For the past six years, Judith Shatin, professor of music at The University of Virginia, has enjoyed an office in the Stanford White-designed Old Cabell Hall on the Lawn.
She has an inspiring view of Jefferson’s Rotunda.
“I happened to be sitting in Old Cabell, looking at that beautiful scene, when it suddenly occurred to me that what I was experiencing – an incredible play of life going on – was similar to watching a film,” she said. “A subconscious accretion led me to an ‘‘Aha!’ moment – and the idea came to me.”
She called filmmaker Robert Arnold at Boston University. They’d met when both were fellows at Rockefeller Foundation Center in Bellagio, Italy, and she knew his films dealt with time in very interesting ways. They decided to mount a still camera atop Cabell Hall, and from February of 2006 to February of 2007, took more than 300,000 photos.

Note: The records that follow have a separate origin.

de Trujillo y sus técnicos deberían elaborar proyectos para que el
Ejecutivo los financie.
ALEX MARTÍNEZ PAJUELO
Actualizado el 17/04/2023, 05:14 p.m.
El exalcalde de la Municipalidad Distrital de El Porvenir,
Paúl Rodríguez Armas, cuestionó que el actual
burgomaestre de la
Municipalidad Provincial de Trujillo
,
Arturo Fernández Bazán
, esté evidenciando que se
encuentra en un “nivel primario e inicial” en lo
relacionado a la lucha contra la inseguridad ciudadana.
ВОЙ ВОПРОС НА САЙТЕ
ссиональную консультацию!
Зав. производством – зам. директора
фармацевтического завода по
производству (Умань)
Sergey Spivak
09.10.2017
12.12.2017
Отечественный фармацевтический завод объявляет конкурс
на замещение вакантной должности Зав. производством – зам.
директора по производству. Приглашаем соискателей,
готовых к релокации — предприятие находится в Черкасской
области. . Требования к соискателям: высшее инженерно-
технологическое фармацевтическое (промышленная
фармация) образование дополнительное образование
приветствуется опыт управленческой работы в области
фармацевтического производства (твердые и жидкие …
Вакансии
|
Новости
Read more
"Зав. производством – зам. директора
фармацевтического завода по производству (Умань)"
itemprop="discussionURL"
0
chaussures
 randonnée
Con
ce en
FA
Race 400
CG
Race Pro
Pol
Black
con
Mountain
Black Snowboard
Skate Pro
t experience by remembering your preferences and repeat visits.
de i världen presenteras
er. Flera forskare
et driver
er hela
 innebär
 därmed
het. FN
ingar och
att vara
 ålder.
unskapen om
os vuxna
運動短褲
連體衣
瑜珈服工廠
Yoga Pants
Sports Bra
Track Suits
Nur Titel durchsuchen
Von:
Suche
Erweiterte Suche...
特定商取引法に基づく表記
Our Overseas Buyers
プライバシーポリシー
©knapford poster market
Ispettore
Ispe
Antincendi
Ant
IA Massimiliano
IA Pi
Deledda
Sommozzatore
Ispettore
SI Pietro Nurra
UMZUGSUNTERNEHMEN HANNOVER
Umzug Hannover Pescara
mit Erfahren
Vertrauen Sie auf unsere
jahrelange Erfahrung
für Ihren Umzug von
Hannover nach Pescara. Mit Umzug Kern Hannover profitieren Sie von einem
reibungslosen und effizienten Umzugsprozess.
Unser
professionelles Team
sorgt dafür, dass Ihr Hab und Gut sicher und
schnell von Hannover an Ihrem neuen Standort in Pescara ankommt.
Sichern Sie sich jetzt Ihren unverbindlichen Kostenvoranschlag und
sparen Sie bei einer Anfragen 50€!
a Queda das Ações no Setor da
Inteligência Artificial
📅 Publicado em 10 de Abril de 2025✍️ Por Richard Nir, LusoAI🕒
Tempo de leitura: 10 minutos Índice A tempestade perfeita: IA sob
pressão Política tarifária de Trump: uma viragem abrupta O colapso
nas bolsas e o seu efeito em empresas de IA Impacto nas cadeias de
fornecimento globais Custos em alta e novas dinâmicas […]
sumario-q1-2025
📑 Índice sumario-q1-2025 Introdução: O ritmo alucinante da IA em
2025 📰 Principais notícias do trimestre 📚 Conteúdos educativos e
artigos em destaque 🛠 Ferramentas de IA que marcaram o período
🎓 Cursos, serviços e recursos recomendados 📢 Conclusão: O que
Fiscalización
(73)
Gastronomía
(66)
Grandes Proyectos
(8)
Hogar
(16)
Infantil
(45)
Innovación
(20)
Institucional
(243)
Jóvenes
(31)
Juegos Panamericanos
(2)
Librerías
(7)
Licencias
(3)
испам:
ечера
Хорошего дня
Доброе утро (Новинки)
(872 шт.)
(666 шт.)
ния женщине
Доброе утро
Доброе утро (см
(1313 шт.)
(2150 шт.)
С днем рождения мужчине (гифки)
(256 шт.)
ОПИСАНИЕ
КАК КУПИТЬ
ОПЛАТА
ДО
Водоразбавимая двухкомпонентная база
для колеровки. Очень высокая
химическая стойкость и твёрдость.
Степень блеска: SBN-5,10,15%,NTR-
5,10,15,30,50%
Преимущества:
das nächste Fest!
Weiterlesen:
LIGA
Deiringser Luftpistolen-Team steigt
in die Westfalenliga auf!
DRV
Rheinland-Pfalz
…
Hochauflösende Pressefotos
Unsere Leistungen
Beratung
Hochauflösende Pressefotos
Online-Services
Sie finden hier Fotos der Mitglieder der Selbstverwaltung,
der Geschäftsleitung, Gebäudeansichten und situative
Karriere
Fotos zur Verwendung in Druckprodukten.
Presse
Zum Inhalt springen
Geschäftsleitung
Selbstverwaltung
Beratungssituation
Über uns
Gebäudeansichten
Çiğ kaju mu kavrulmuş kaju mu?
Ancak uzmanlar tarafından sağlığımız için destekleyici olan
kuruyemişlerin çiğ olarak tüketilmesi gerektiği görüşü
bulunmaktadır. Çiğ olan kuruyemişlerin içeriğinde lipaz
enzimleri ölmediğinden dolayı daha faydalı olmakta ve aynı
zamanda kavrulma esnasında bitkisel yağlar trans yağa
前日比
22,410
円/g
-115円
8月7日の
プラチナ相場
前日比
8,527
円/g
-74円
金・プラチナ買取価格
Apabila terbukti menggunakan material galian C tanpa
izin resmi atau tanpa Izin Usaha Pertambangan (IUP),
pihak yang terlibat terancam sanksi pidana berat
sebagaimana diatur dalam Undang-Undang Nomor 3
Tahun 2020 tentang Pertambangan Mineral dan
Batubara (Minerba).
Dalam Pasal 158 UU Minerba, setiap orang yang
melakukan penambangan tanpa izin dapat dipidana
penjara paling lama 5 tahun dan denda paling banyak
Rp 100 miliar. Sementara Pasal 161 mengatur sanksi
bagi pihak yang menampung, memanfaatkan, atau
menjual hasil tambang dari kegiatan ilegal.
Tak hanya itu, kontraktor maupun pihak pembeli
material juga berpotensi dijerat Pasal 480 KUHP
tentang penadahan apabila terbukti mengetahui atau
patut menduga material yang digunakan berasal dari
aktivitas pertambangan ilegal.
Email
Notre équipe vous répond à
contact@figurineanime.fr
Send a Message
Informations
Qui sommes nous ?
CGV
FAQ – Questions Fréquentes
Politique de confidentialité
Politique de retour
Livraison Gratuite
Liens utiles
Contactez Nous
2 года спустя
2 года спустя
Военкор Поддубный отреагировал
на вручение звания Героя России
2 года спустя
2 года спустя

“It was rather complicated,” she said. “There was quite a protracted process of getting permission from the architectural review board, and procuring funding. Then we had to find the equipment to take the pictures at a set time, and to upload them to my office and to Boston University.”
Arnold fashioned the stills into moving images as though a day were unfolding into a year. Lawnmowers race up and down the Lawn. Preparation for graduation takes place in seconds, and the ceremony is over in the blink of an eye. “You get a real sense of the context of things happening,” Shatin said. “It’s everything from the sublime to the humorous.”
While the film was being made, Shatin collected sounds, both in and around the Rotunda, recording interviews about its meaning with students, historians, Jefferson experts and U.Va. alumni. The sound of the piece is based on her recordings.
The resulting fifteen-minute video – a three-minute version is posted below – moves from sunrise to sunset while four seasons zip past.
Jefferson said that the Rotunda represents the “authority of nature and the power of reason.” This is a film that punctuates his thoughts vividly.